■ Tasks to perform:
• a. From the ggplot tutorial, list every distinct geom_ function that appears in the R plotting code, leaving out any that occur only in warning messages.
• b. Write the next part of the ggplot tutorial, starting after its final sentence.

■ Selected extract:
Warning: Removed 2 rows containing missing values or values outside the scale range
(`geom_point()`).
Before we get too excited about making perfect graphs, let’s take a look at the types of graphs we have available to us…
Histograms are used to explore the frequency distribution of a single variable. We can check for normality (a bell curve) using this feature. We can also look for means, skewed data, and other trends.
ggplot(data=penguins, aes(bill_length_mm))+
geom_histogram()
`stat_bin()` using `bins = 30`. Pick better value with `binwidth`.
Warning: Removed 2 rows containing non-finite outside the scale range
(`stat_bin()`).
Within geom_histogram we can use bin_width to change the width of our x-axis groupings.
ggplot(data=penguins, aes(bill_length_mm))+
geom_histogram(binwidth=5)
Warning: Removed 2 rows containing non-finite outside the scale range
(`stat_bin()`).
A boxplot is a really useful plot to assess median and range of data. It can also identify outliers! The defaults for a boxplot in ggplot produce a median and interquartile range (IQR). The 1st quartile is the bottom of the box and the 3rd quartile is the top. The whiskers show the spread of the data where the ends of the whiskers represent the data points that are the furthest from the median in either direction. Notably, if a data point is 1.5 * IQR from the box (either the 1st or 3rd quartile) it is an outlier. Outliers are excluded from whiskers and are presented as points. There
Here’s an example
ggplot(data=penguins, aes(x=species, y= bill_length_mm)) +
geom_boxplot()
Warning: Removed 2 rows containing non-finite outside the scale range
(`stat_boxplot()`).
We can use geom_violin to combine boxplot with a density plot (similar to a histogram) Here we can see the distribution of values within bill length by species.
ggplot(data=penguins, aes(x=species, y= bill_length_mm)) +
#geom_boxplot()+
geom_violin()
Warning: Removed 2 rows containing non-finite outside the scale range
(`stat_ydensity()`).
We can make bar graphs in ggplot using geom_bar(). There are some tricks to getting bar graphs to work exactly right, which I will try to detail below. NOTE Bar graphs are very rarely useful. If we want to show means, why not just use points + error bars? What does the bar actually represent? There aren’t that many cases where we really need bar graphs. There are exceptions, like when we have a population and we want to see the demographics of that population by count or percentage (see example below)
Here is a simple bar chart.
ggplot(data=penguins, aes(species)) +
geom_bar()
Here is a more elaborate boxplot that shows species breakdown by island! Note that we use an aes() call within geom_bar to define a fill. That means fill by species, or add a color for each species.
ggplot(data=penguins, aes(island)) +
geom_bar(aes(fill=species))
And here is that same plot with the bars unstacked. Instead of stacking, we have used “dodged” each color to be its own bar.

■ Dataset:
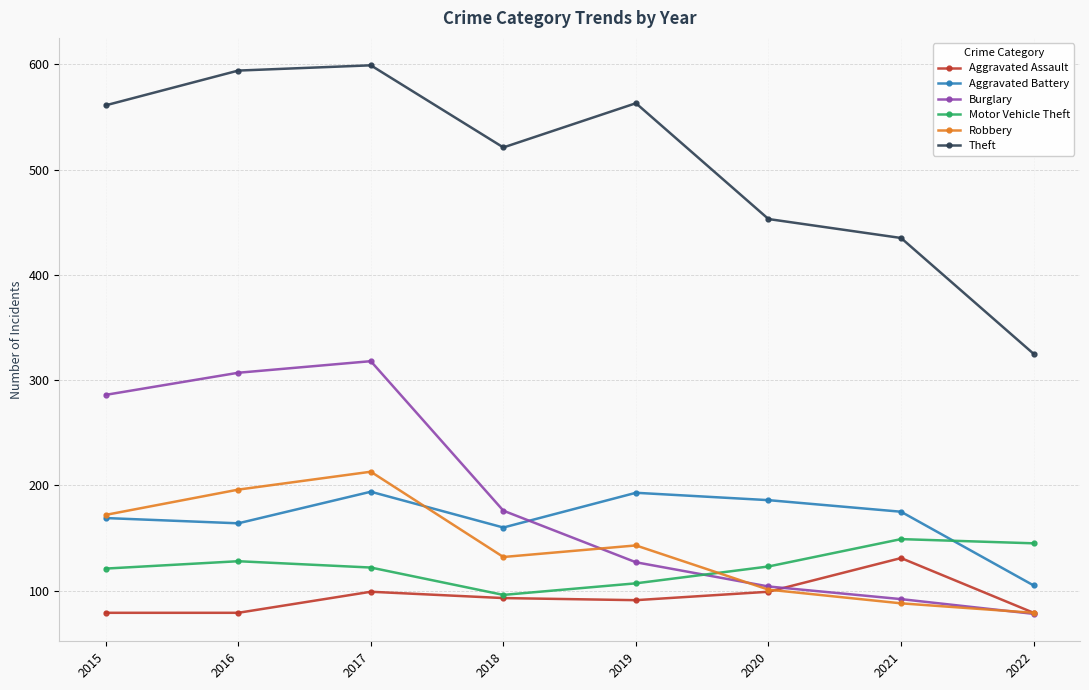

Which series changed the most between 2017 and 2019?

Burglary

--

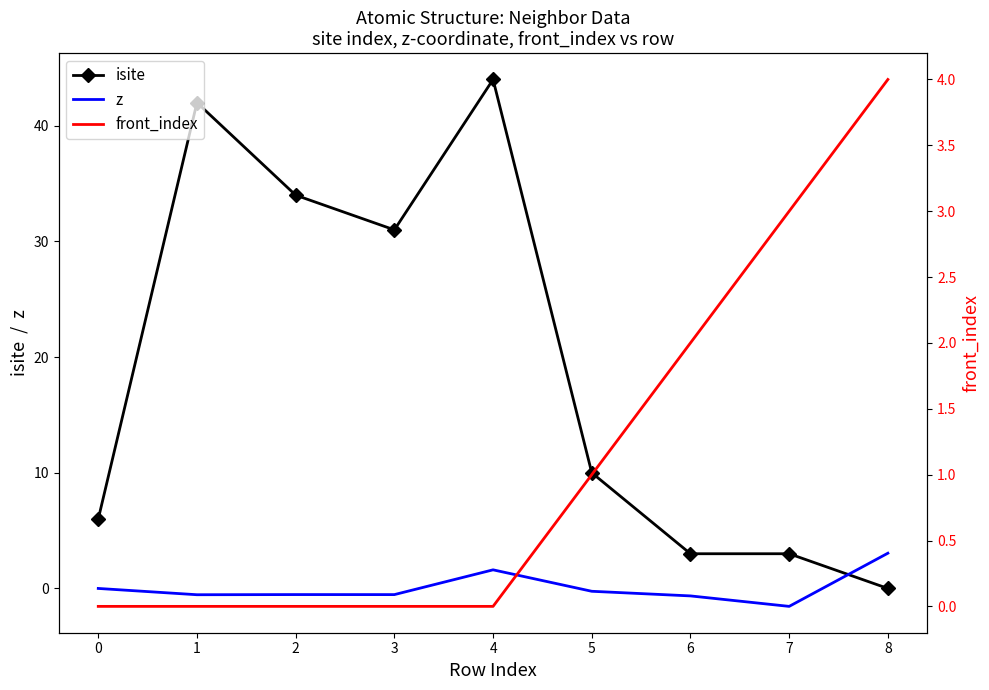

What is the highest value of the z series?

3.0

■ Outputs in order:
• a. geom_histogram(), geom_boxplot(), geom_violin(), geom_bar()

• b.
ggplot(data=penguins, aes(island)) +
geom_bar(aes(fill=species), position= position_dodge())
We learned when the best (only) times to use bar graphs are. Do you remember what those were? Are the examples above representative of that?
A line graph can be extremely useful, especially if we are looking at time series data or rates!
Here is an example of CO2 uptake vs concentration in plants. Each color represents a different plant. NOTE: the dataset called ‘CO2’ is built into R, so we can just use it without loading anything :)
head(CO2)
Plant Type Treatment conc uptake
1 Qn1 Quebec nonchilled 95 16.0
2 Qn1 Quebec nonchilled 175 30.4
3 Qn1 Quebec nonchilled 250 34.8
4 Qn1 Quebec nonchilled 350 37.2
5 Qn1 Quebec nonchilled 500 35.3
6 Qn1 Quebec nonchilled 675 39.2
ggplot(data=CO2, aes(x=conc, y= uptake, color=Plant)) +
geom_line()
We can change the aesthetics of the lines using color, linetype, size, etc. Here I am changing the linetype based on the plant species and increasing the size of ALL lines to 2. This is a good example of how aes() works. Anything within the aes() call is conditional. That means, I give it a name (such as a column or variable name) and it changes based on that column or variable. To change an aesthetic across all lines, points, etc, I just put the code outside of the aes(). As I did for size. That makes the size of ALL lines = 2.
ggplot(data=CO2, aes(x=conc, y= uptake, color=Plant)) +
geom_line(aes(linetype=Plant),size=2)
Warning: Using `size` aesthetic for lines was deprecated in ggplot2 3.4.0.
ℹ Please use `linewidth` instead.
The scatter plot is probably the most commonly used graphical tool in ggplot. It is based on the geom_point() function
ggplot(data=penguins, aes(x=species, y= bill_length_mm)) +
geom_point()
Warning: Removed 2 rows containing missing values or values outside the scale range
(`geom_point()`).
Importantly, we can use the data= and aes() calls within geom_point() or any other geom instead of within ggplot() if needed. Why might this be important?
ggplot() +
geom_point(data=penguins, aes(x=species, y= bill_length_mm))
Warning: Removed 2 rows containing missing values or values outside the scale range
(`geom_point()`).
Sometimes we don’t want to plot all of our points on the same vertical line. If that is the case, we can use geom_jitter()
ggplot(data=penguins, aes(x=species, y= bill_length_mm)) +
geom_jitter()
Warning: Removed 2 rows containing missing values or values outside the scale range
(`geom_point()`).
We often want to present means and error in our visualizations. This can be done through the use of geom_boxplot() or through combining geom_point() with geom_errorbar()
Here is an example of the later…
#First, we need to calculate a mean bill length for our penguins by species and island
<- penguins %>%
sumpensgroup_by(species, island) %>%
na.omit() %>% #removes rows with NA values (a few rows may otherwise have NA due to sampling error in the field)
summarize(meanbill=mean(bill_length_mm), sd=sd(bill_length_mm), n=n(), se=sd/sqrt(n))
sumpens
# A tibble: 5 × 6
# Groups: species [3]
species island meanbill sd n se
<fct> <fct> <dbl> <dbl> <int> <dbl>
1 Adelie Biscoe 39.0 2.48 44 0.374
2 Adelie Dream 38.5 2.48 55 0.335
3 Adelie Torgersen 39.0 3.03 47 0.442
4 Chinstrap Dream 48.8 3.34 68 0.405
5 Gentoo Biscoe 47.6 3.11 119 0.285
# Now we can plot!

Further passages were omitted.